Secondo uno studio tedesco la variante Omicron resiste agli attuali anticorpi. Tutti i dettagli

 

Chi ha già avuto il Covid e ha quindi sviluppato gli anticorpi o è doppiamente vaccinato con Pfizer/BioNTech non può dirsi immune dall’infezione, soprattutto con il diffondersi di Omicron. A sostenerlo è un gruppo di ricerca guidato dal Leibniz Institute for Primate Research di Gottingen in Germania insieme ai ricercatori della Hanover Medical School, Gottingen University Medical Center, Università Friedrich-Alexander di Erlangen-Norimberga e Centro tedesco per la ricerca sulle infezioni di Braunschweig.

L’OBIETTIVO DELLO STUDIO

Il team, per valutare l’efficacia delle vaccinazioni e degli anticorpi terapeutici, ha studiato sia l’efficacia degli anticorpi prodotti naturalmente dal nostro organismo una volta guariti dal Covid che quelli prodotti da due dosi di vaccino.

I RISULTATI SUI VACCINI

Dallo studio, riferisce Agi, è emerso che gli anticorpi prodotti dopo due iniezioni di Pfizer/BioNTech erano significativamente meno efficaci contro la variante Omicron rispetto alla variante Delta, tuttora considerata dominante.

“Gli anticorpi che si sono formati dopo due immunizzazioni con il vaccino Pfizer/BioNTech – spiegano gli esperti – hanno inibito la proteina spike di Omicron in modo significativamente peggiore rispetto alle proteine spike di altre varianti”.

Sarebbe risultata, invece, una migliore inibizione a seguito della dose di richiamo (booster) effettuata sempre con Pfizer/BioNTech, ma anche con la vaccinazione eterologa se svolta con AstraZeneca.

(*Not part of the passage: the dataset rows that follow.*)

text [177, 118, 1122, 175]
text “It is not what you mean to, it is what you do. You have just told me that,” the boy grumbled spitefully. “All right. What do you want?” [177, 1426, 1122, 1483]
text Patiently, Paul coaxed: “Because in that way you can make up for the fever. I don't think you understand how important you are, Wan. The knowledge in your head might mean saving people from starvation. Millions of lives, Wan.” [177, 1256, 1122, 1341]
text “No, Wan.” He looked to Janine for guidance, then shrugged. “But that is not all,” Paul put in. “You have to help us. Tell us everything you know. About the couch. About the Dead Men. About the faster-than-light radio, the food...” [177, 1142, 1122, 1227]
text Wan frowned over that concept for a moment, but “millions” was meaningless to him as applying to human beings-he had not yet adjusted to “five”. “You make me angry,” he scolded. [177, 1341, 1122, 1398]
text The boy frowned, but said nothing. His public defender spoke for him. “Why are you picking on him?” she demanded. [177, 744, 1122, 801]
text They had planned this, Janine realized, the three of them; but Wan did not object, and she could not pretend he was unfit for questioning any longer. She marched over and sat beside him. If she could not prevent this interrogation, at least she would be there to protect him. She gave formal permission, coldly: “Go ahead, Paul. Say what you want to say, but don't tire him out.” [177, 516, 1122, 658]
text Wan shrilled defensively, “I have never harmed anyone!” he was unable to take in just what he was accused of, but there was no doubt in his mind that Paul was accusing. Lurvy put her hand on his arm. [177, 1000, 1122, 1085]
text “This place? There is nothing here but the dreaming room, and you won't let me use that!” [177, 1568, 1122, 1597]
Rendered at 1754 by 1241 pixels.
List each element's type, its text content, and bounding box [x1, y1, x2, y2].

Questi risultati indicano dunque che la doppia immunizzazione con Pfizer/BioNTech potrebbe non proteggere dalla variante Omicron come invece accade con la variante Delta.

I RISULTATI SUGLI ANTICORPI

Il team ha inoltre notato che la maggior parte degli anticorpi terapeutici utilizzati per il trattamento del Covid ed esaminati nello studio non sono efficaci contro la variante Omicron. “I nostri studi sulle colture cellulari suggeriscono che la maggior parte degli anticorpi attualmente disponibili per la terapia Covid contro Omicron sarà inefficace”, ha detto l’autore principale dello studio, Markus Hoffmann.

Attualmente per il trattamento del Covid vengono spesso utilizzate combinazioni degli anticorpi casirivimab e imdevimab, nonché etesvimab e bamlanivimab.

Tuttavia, i test hanno mostrato che questi anticorpi erano in gran parte inefficaci contro il picco di Omicron. Solo sotrovimab avrebbe inibito la variante: “Sotrovimab è un’eccezione – ha aggiunto Hoffmann – e potrebbe diventare una parte importante del trattamento dei pazienti infettati da Omicron”.

I RISULTATI SUGLI ANTICORPI DA INFEZIONE

I ricercatori hanno anche studiato se le persone che erano state infettate durante la prima ondata in Germania avessero prodotto anticorpi che proteggono dalla variante Omicron. Dallo studio è emerso che sebbene gli anticorpi abbiano inibito il picco del virus responsabile della prima ondata, hanno avuto scarso effetto sul picco di Omicron.

Uno studio di metà dicembre dell’Imperial College di Londra aveva addirittura notato che la probabilità per i guariti di subire un’infezione da Omicron è cinque volte più alta rispetto a quella comportata dalla variante Delta.

COSA SUGGERISCONO I RICERCATORI

Il team che ha condotto lo studio in Germania ha concluso che le terapie anticorpali per il Covid oggi disponibili dovrebbero essere adattate a Omicron e “dovrebbe essere preso in considerazione anche un adattamento del vaccino Pfizer/BioNTech”.